Items from a data source:
__________

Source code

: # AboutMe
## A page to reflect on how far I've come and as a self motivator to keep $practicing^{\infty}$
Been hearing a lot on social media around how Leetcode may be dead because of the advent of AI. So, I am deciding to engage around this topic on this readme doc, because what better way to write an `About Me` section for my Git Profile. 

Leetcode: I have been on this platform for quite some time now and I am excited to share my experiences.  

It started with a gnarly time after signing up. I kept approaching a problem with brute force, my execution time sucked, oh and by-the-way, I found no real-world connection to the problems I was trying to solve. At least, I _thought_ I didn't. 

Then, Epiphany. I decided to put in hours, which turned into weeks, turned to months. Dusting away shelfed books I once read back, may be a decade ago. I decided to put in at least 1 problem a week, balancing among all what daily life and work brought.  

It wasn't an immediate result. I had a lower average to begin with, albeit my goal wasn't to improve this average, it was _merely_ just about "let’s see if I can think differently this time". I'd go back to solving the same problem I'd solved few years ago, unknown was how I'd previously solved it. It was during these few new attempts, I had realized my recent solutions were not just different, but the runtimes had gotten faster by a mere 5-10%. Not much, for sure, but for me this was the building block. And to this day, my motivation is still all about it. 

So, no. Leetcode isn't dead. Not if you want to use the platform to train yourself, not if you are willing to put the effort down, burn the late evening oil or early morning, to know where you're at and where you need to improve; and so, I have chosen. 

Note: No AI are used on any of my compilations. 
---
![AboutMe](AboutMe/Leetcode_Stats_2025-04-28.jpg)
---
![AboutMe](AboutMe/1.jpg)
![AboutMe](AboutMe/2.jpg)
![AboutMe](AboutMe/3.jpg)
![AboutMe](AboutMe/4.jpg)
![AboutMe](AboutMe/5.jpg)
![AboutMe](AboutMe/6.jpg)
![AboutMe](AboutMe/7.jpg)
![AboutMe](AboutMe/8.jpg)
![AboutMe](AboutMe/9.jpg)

__________

- **Your task**
Pull out all lines in the data above that include "what".

- **Worked solution**
Been hearing a lot on social media around how Leetcode may be dead because of the advent of AI. So, I am deciding to engage around this topic on this readme doc, because what better way to write an `About Me` section for my Git Profile. 
Then, Epiphany. I decided to put in hours, which turned into weeks, turned to months. Dusting away shelfed books I once read back, may be a decade ago. I decided to put in at least 1 problem a week, balancing among all what daily life and work brought.  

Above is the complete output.